Boosting credit risk assessments in banking with AI

13 February 2024 Consultancy.eu 3 min. read

The assessment of credit risk demands a great deal of manual effort. A discussion with Simone Mensink (Director of Banking at IG&H) and Hein Wegdam (Head of ING Real Estate) on the credit assessment of the future, which combines expert knowledge with artificial intelligence.

At banks, the asset-based finance department often deals with credit checks high in complexity. The department deals with both low-risk and high-risk customer profiles that require a lot of manual handling.

In recent years, several financial institutions started using ‘rule-based’ decision trees to process credit checks more efficiently. These trees are automated for the most part and are run to determine whether a credit request will be granted.

Boosting credit risk assessments in banking with AI

But, defining the details per rule and upkeep of the system are very labor-intensive. Wegdam: “The rule-based model became too complex over time. The many rules made maintenance difficult, and subtle patterns were not recognized, ultimately making the results less accurate.”

While machine learning may promise some relief, an artificial intelligence (AI) model based on historical data does not perform well when data is limited or of poor quality. In addition, these types of models are slow to adapt to new circumstances or policies because they can only learn from historical results.

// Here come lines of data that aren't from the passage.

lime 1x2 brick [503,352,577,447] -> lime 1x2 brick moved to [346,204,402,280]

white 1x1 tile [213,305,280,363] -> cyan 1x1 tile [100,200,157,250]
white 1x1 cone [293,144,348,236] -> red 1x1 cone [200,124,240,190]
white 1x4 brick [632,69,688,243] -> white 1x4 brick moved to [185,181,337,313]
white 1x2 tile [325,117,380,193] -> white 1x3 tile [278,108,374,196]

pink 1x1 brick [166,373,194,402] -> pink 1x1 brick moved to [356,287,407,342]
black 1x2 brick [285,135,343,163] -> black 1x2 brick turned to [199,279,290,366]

Customized AI thanks to expert input

“When giving one credit application to two different experts, we see that they can come to different conclusions. By capturing the knowledge of multiple experts in an AI model, credit decisioning becomes more efficient and consistent,” explained Mensink. This model is designed to work objectively, reducing the likelihood of human error and bias.

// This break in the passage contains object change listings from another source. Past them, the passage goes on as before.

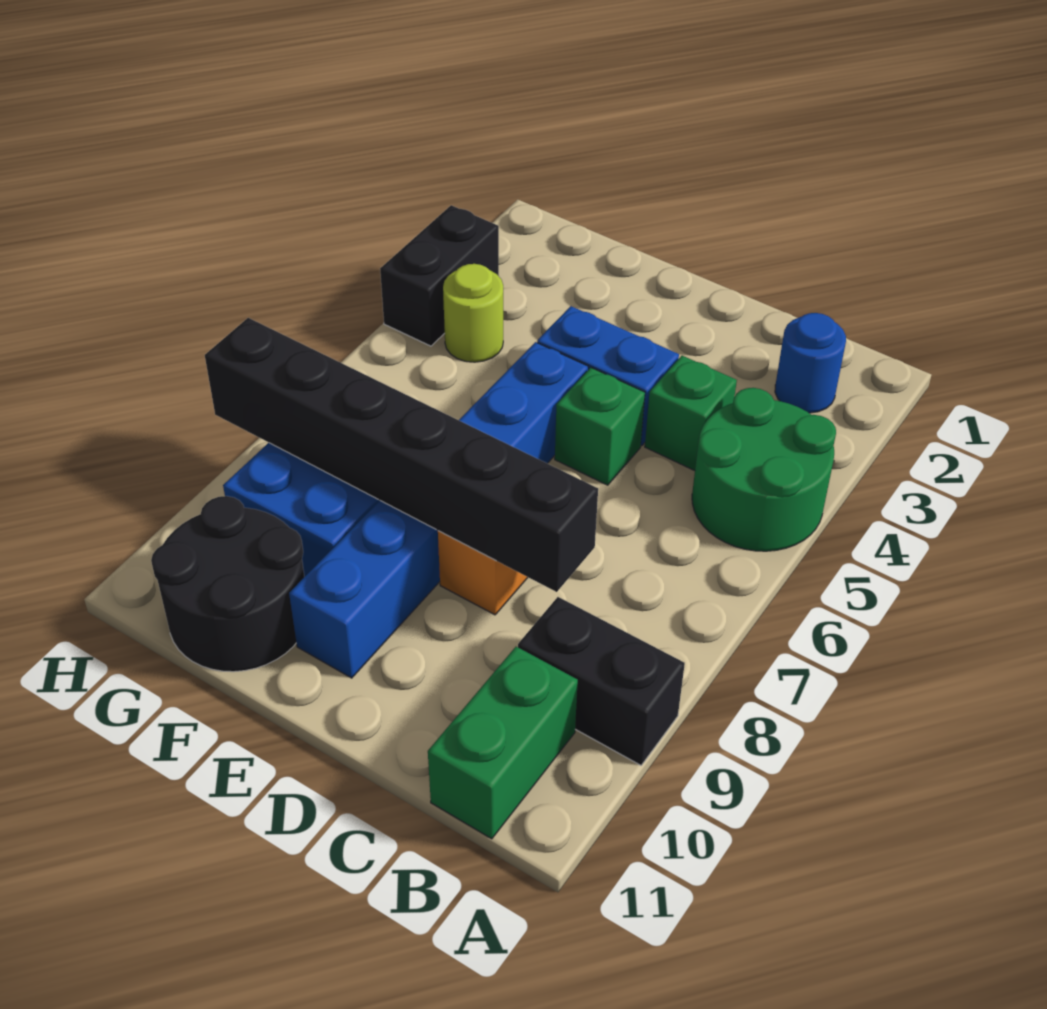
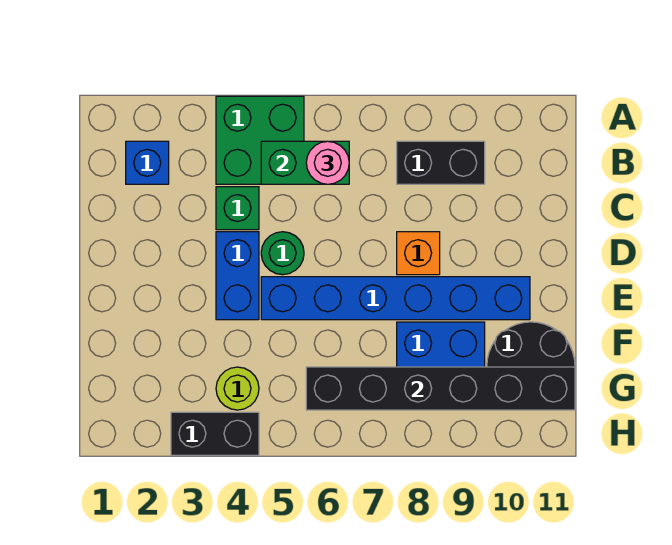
green 2x2 round brick [692,388,836,551] -> green 2x2 brick [216,96,304,184]
black 1x2 brick [518,597,685,765] -> black 1x2 brick turned to [397,141,485,184]
blue 1x1 round brick [775,313,846,413] -> blue 1x1 brick [126,141,169,184]
none -> pink 1x1 round brick [306,141,349,184]
green 1x2 brick [428,647,578,839] -> green 1x2 brick moved to [261,141,349,184]
black 1x6 brick [205,318,598,592] -> black 1x6 brick turned to [306,367,575,410]
green 1x1 brick [555,368,645,485] -> green 1x1 round brick [261,232,304,275]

Nonetheless, guidance from people remains crucial. The experts identify the relevant variables, create a training set and provide approximately 500 representative examples with an objective risk scoring. This reduces dependence on historical data and makes the model more flexible to adapt to changing (market) conditions.

Pointing at a practical example, Wegdam said: “Together with the data science team of IG&H we developed unique decision models for the real estate financing market for loan reviews, extensions and applications. 80% of reviews and 50% of loan extensions were automated. We create added value by using our real estate financing knowledge where specific expertise is needed, like risk exceptions.”

Checks and balances pave the road to success

The most important success factor for an organization involves overcoming objections and prejudices. Wegdam: “We believe we can service regulations better and faster using these models. They should therefore be well thought out, tested and monitored. Dashboard reports improve the management team’s understanding of processes and model performance. The model also notifies the user when it is unable to provide an appropriate answer and leaves the manual evaluation to the user.”

There are several ways in which the model is checked and stays current. For each case, it is explained why the model arrived at this outcome. It shows the three most important variables that contributed to the outcome in question and can thereby be checked by a human expert. The risk department also builds in checkpoints to test and retrain the model if, for example, a changing market circumstance requires it.

Cooperation between the Front Office and Risk Management departments is crucial. By taking ownership of the model, the Risk Management department can play a leading role in adoption within the organization. “The company’s data scientists themselves will need to be involved to work with the model, but also to be able to check and adjust it,” explained Mensink.

“At ING we did so by working together on the design and content of the model so that the process provides transparency and grows trust. If employees are comfortable and open to experiencing this way of working for themselves, success will follow.”